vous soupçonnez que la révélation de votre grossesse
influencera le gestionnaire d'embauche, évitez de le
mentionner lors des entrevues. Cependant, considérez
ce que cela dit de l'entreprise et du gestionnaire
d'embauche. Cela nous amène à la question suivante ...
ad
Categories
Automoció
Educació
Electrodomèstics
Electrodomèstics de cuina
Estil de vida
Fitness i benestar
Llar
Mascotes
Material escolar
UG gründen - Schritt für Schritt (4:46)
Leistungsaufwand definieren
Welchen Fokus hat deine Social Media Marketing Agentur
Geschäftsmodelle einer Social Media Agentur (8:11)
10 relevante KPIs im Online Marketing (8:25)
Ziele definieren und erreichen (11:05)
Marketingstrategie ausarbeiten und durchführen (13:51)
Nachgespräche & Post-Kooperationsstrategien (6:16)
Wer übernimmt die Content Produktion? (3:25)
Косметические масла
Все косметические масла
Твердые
::::::
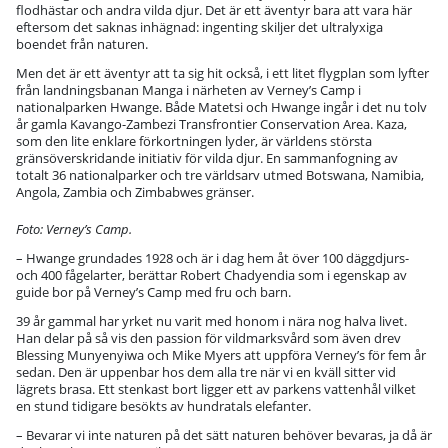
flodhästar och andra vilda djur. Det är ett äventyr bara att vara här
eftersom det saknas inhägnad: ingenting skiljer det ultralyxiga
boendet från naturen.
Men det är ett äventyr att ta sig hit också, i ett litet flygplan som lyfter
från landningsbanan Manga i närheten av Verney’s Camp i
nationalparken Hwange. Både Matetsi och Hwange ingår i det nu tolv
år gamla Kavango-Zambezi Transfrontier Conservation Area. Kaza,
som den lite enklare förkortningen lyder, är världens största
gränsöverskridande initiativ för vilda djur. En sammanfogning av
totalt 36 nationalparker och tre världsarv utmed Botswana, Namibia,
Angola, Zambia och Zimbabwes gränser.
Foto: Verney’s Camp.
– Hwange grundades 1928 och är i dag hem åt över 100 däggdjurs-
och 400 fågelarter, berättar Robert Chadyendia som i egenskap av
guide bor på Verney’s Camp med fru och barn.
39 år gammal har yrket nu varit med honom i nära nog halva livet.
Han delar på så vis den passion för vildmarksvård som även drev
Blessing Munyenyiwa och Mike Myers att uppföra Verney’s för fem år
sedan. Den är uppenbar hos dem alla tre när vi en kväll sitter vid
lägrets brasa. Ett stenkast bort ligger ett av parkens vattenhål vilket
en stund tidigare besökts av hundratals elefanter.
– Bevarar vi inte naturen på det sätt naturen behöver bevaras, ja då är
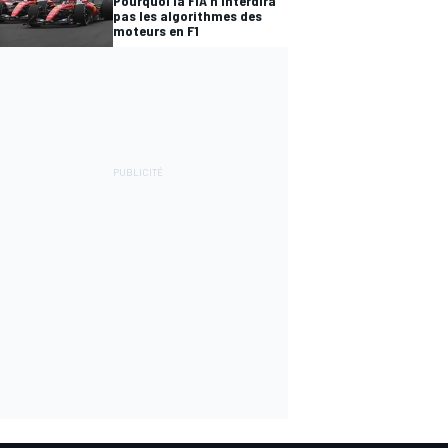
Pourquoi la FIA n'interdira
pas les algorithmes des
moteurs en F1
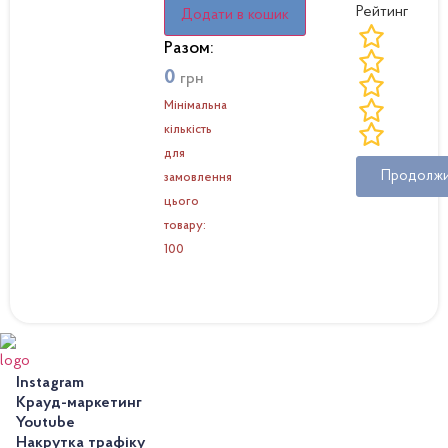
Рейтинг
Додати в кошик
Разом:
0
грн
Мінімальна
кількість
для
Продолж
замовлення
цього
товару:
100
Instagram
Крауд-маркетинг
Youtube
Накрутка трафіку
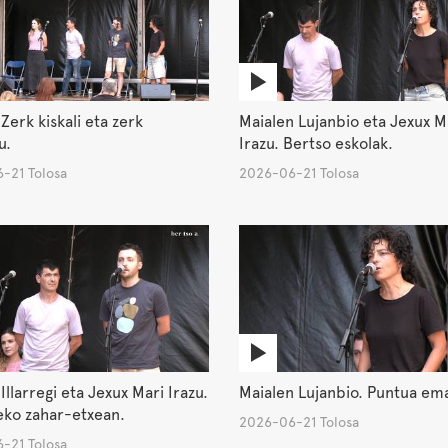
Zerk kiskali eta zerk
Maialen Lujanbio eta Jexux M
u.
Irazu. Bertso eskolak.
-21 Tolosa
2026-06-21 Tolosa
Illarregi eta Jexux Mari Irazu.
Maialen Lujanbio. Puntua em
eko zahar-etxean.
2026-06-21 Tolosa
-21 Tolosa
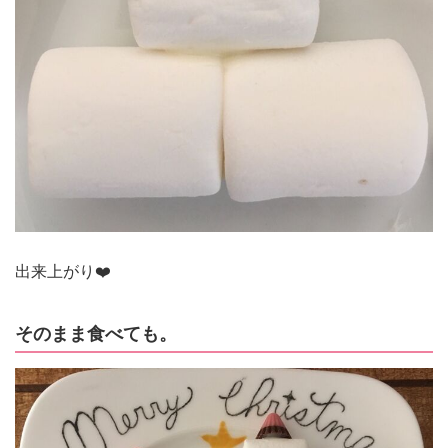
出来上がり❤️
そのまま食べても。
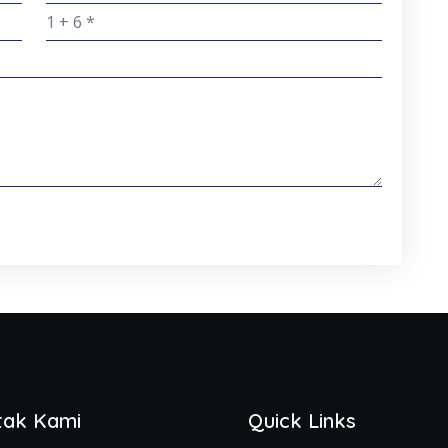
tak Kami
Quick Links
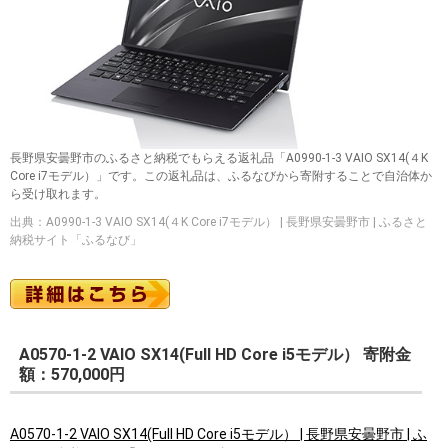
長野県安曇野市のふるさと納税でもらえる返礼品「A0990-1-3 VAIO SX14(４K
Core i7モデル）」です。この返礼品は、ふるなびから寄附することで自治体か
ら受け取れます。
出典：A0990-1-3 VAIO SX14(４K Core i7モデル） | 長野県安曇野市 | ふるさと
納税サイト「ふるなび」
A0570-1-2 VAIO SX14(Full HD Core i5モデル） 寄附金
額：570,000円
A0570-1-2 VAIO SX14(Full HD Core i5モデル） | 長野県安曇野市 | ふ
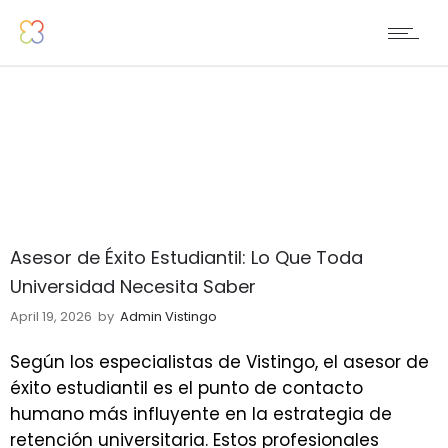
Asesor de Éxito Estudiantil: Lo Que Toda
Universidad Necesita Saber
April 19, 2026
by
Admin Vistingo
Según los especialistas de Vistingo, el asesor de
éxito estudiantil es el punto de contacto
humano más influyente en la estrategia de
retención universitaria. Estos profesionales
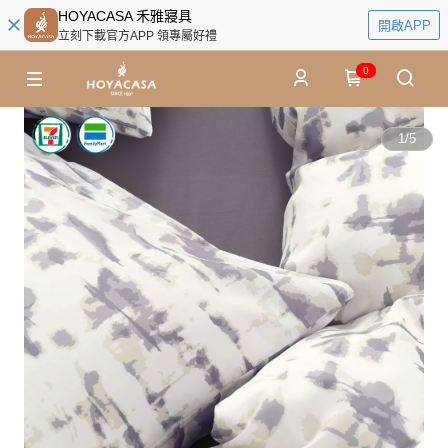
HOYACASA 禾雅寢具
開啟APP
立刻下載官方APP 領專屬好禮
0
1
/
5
::::::
Of all the lines in the data, count those that contain "Maialen" and give that figure with nothing else.

RESULT FOR THIS TASK :: 2